BRIEF: Copy out the lines from the one containing "Where is worst nearest to the value 0?" through the one containing "Is the value", inclusive, swapping "greater" for "less" and leaving everything else unchanged.

DATA RECORDS:
******************************
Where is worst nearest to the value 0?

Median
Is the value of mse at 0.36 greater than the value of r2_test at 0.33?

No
******************************
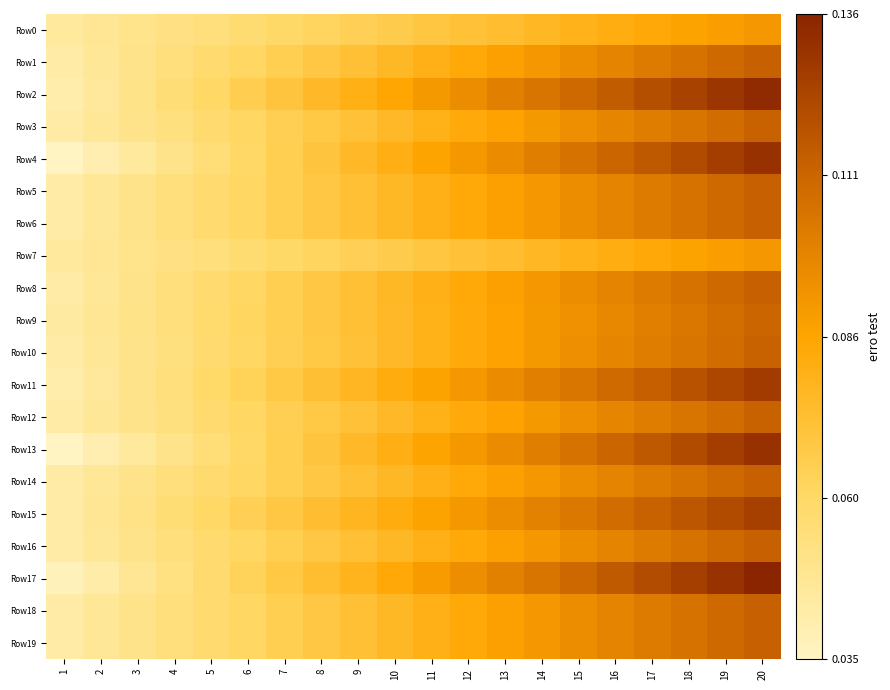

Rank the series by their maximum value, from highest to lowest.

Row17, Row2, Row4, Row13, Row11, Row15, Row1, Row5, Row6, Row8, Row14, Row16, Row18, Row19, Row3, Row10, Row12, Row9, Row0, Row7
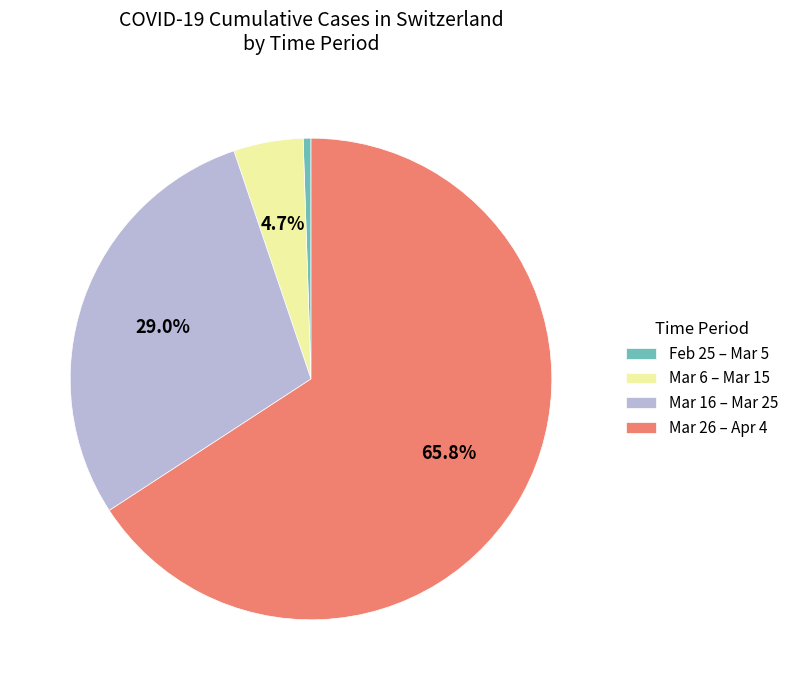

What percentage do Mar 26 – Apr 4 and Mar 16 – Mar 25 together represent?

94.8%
******************************
ANSWER FOR THE TASK:
Where is worst nearest to the value 0?

Median
Is the value of mse at 0.36 less than the value of r2_test at 0.33?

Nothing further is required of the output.